Records drawn from a dataset
((

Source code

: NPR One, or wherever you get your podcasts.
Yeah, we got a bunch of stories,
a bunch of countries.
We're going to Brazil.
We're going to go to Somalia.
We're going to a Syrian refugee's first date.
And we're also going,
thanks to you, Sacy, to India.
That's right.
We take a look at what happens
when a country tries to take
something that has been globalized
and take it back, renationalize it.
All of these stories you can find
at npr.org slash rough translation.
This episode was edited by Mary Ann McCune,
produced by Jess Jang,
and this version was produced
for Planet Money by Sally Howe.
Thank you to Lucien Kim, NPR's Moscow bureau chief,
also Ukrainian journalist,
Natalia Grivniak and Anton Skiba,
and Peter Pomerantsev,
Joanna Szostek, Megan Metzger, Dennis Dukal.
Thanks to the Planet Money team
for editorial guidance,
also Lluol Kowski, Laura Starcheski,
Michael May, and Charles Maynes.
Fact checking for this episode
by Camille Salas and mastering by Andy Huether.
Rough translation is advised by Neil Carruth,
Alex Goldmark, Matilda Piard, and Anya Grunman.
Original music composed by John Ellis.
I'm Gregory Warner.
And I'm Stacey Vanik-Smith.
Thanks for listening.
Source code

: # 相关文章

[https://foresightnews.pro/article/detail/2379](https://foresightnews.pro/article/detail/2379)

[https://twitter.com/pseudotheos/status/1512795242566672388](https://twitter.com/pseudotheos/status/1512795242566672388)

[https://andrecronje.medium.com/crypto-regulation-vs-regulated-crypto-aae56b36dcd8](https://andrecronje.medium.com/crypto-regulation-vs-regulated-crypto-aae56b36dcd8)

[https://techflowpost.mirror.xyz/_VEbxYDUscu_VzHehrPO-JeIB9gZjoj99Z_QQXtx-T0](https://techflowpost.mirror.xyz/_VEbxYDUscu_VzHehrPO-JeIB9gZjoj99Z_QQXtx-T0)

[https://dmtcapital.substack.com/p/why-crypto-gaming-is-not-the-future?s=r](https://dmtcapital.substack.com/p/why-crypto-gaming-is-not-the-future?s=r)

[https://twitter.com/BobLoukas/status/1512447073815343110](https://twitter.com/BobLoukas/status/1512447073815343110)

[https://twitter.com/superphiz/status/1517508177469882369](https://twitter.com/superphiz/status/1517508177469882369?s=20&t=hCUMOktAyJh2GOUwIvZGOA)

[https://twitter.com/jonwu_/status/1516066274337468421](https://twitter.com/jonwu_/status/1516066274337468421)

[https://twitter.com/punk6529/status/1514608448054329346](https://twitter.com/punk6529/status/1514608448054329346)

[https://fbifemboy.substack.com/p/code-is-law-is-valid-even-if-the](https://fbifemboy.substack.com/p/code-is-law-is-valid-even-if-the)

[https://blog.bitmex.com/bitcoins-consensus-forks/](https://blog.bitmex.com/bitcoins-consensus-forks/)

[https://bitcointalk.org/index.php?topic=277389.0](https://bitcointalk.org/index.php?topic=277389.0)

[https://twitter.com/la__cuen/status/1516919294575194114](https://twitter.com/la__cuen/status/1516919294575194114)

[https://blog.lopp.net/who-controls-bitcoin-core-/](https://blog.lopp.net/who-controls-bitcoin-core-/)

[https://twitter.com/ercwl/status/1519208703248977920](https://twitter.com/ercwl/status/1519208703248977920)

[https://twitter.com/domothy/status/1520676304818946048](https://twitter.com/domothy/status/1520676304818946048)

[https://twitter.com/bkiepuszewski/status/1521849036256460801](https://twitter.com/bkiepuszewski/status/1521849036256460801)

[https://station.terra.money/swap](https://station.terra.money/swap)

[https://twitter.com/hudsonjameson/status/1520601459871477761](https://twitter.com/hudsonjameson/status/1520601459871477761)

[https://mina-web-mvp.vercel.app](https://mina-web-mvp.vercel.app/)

))

EXERCISE DETAILS
Output each of the records exactly as it stands above.

TASK RESULT
Source code

: NPR One, or wherever you get your podcasts.
Yeah, we got a bunch of stories,
a bunch of countries.
We're going to Brazil.
We're going to go to Somalia.
We're going to a Syrian refugee's first date.
And we're also going,
thanks to you, Sacy, to India.
That's right.
We take a look at what happens
when a country tries to take
something that has been globalized
and take it back, renationalize it.
All of these stories you can find
at npr.org slash rough translation.
This episode was edited by Mary Ann McCune,
produced by Jess Jang,
and this version was produced
for Planet Money by Sally Howe.
Thank you to Lucien Kim, NPR's Moscow bureau chief,
also Ukrainian journalist,
Natalia Grivniak and Anton Skiba,
and Peter Pomerantsev,
Joanna Szostek, Megan Metzger, Dennis Dukal.
Thanks to the Planet Money team
for editorial guidance,
also Lluol Kowski, Laura Starcheski,
Michael May, and Charles Maynes.
Fact checking for this episode
by Camille Salas and mastering by Andy Huether.
Rough translation is advised by Neil Carruth,
Alex Goldmark, Matilda Piard, and Anya Grunman.
Original music composed by John Ellis.
I'm Gregory Warner.
And I'm Stacey Vanik-Smith.
Thanks for listening.
Source code

: # 相关文章

[https://foresightnews.pro/article/detail/2379](https://foresightnews.pro/article/detail/2379)

[https://twitter.com/pseudotheos/status/1512795242566672388](https://twitter.com/pseudotheos/status/1512795242566672388)

[https://andrecronje.medium.com/crypto-regulation-vs-regulated-crypto-aae56b36dcd8](https://andrecronje.medium.com/crypto-regulation-vs-regulated-crypto-aae56b36dcd8)

[https://techflowpost.mirror.xyz/_VEbxYDUscu_VzHehrPO-JeIB9gZjoj99Z_QQXtx-T0](https://techflowpost.mirror.xyz/_VEbxYDUscu_VzHehrPO-JeIB9gZjoj99Z_QQXtx-T0)

[https://dmtcapital.substack.com/p/why-crypto-gaming-is-not-the-future?s=r](https://dmtcapital.substack.com/p/why-crypto-gaming-is-not-the-future?s=r)

[https://twitter.com/BobLoukas/status/1512447073815343110](https://twitter.com/BobLoukas/status/1512447073815343110)

[https://twitter.com/superphiz/status/1517508177469882369](https://twitter.com/superphiz/status/1517508177469882369?s=20&t=hCUMOktAyJh2GOUwIvZGOA)

[https://twitter.com/jonwu_/status/1516066274337468421](https://twitter.com/jonwu_/status/1516066274337468421)

[https://twitter.com/punk6529/status/1514608448054329346](https://twitter.com/punk6529/status/1514608448054329346)

[https://fbifemboy.substack.com/p/code-is-law-is-valid-even-if-the](https://fbifemboy.substack.com/p/code-is-law-is-valid-even-if-the)

[https://blog.bitmex.com/bitcoins-consensus-forks/](https://blog.bitmex.com/bitcoins-consensus-forks/)

[https://bitcointalk.org/index.php?topic=277389.0](https://bitcointalk.org/index.php?topic=277389.0)

[https://twitter.com/la__cuen/status/1516919294575194114](https://twitter.com/la__cuen/status/1516919294575194114)

[https://blog.lopp.net/who-controls-bitcoin-core-/](https://blog.lopp.net/who-controls-bitcoin-core-/)

[https://twitter.com/ercwl/status/1519208703248977920](https://twitter.com/ercwl/status/1519208703248977920)

[https://twitter.com/domothy/status/1520676304818946048](https://twitter.com/domothy/status/1520676304818946048)

[https://twitter.com/bkiepuszewski/status/1521849036256460801](https://twitter.com/bkiepuszewski/status/1521849036256460801)

[https://station.terra.money/swap](https://station.terra.money/swap)

[https://twitter.com/hudsonjameson/status/1520601459871477761](https://twitter.com/hudsonjameson/status/1520601459871477761)

[https://mina-web-mvp.vercel.app](https://mina-web-mvp.vercel.app/)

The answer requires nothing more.